As mentioned above, comparatively little research was carried out investigating the innate axis of the reproductive system and the drive to mate. The conscious appraisal of a stimulus as being a sexual stimulus initiating the first stage of the sexual response cycle (Masters &

Johnson, 1966), the stage of excitement, seems to involve the amygdala, ventral striatum/nucleus accumbens (Georgiadis, et al., 2012), whereas it was found to be deactivated during subsequent genital arousal (plateau) and orgasm (Holstege, et al., 2003). Accordingly, amygdala activation was not correlated with penile tumescene measures (Mouras, et al., 2008). It appears to be re-activated only in the last, the post-ejaculation refraction phase (Mallick, Tandon, Jagannathan, Gulia, & Kumar, 2007).
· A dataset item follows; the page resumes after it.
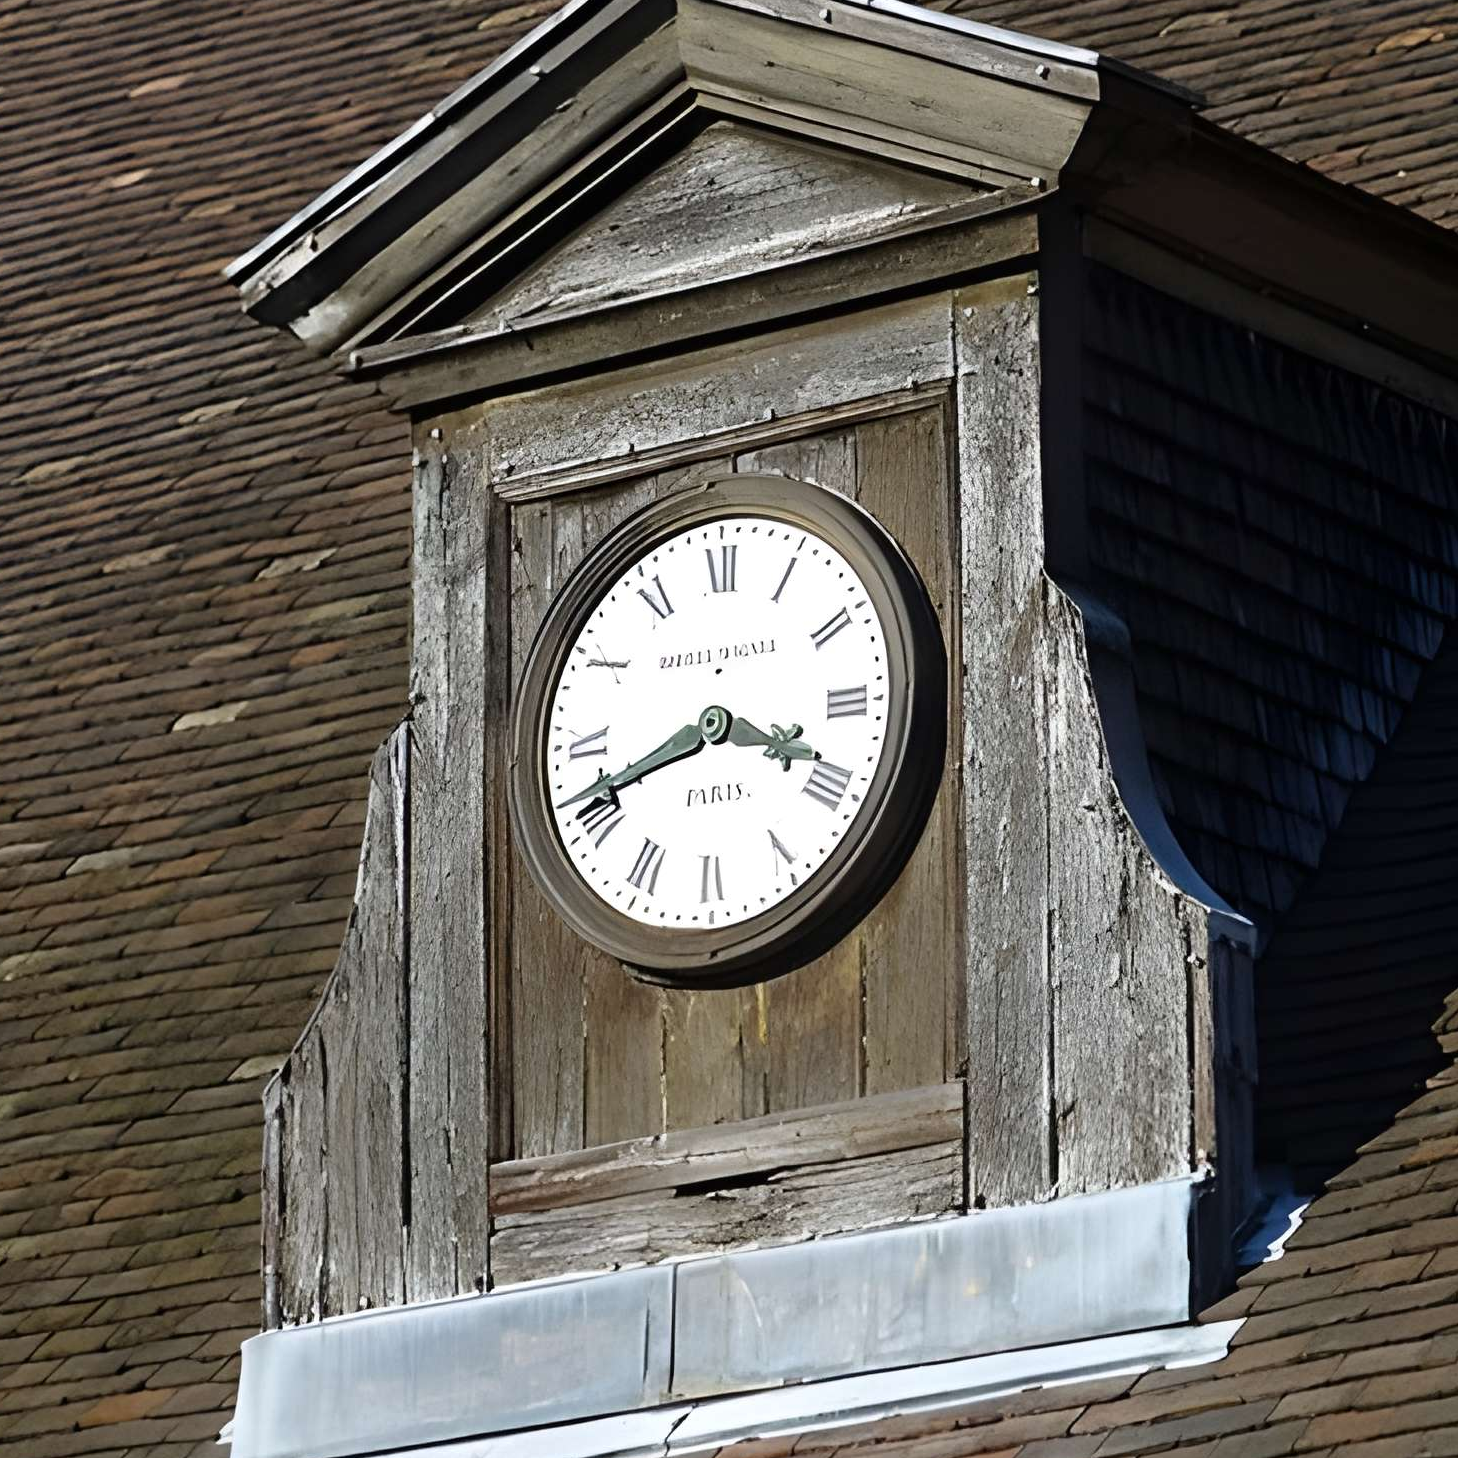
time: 3:41
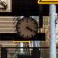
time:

As discussed in Stoléru et al. (2012), this pattern of amygdala activation during the appraisal of a desirable stimulus but deactivation during sexual intercourse corresponds to the pattern observed in the Klüver Bucy sydrom after amygdala lesions. Animals as well as humans have intact sexual behaviour but an indiscriminate appraisal of the possible sexual partners. Further evidence that the amygdala is involved in the appraisal of a stimulus as being desirable can be also be inferred from the study of (Redoute, et al., 2005) who reported that hypogonadal patients who present a decreased sexual drive (libido), showed increased regional cerebral blood flow (rCBF) in the right amygdala, insula and left inferior frontal lobe while viewing pictures of sexual intercourse after pharmacological treatment of their endocrine deficiency. The increased insula, amygdala and inferior frontal gyrus rCBF measures were correlated with higher subjective ratings of sexual arousal for these stimuli after treatment. However, the positive correlation of increased amygdala activation leading to higher attractiveness ratings of the stimuli seems to be reversed in healthy control subjects. Even though women judge couples during intercourse as well as nude depictions of their preferred sex more arousing than men do, men show more bilateral amygdala and hypothalamus activation to visual sexual stimuli than women (Hamann, Herman, Nolan, & Wallen, 2004). From a structural perspective, size seems to matter concerning the amygdala. Unilaterally amygdalectomized epileptic patients who reported postsurgical stable or decreased sexual drive were delineated to have a smaller spared amygdala compared to patients reporting increased sexual drive (Baird, Wilson, Bladin, Saling, & Reutens, 2004).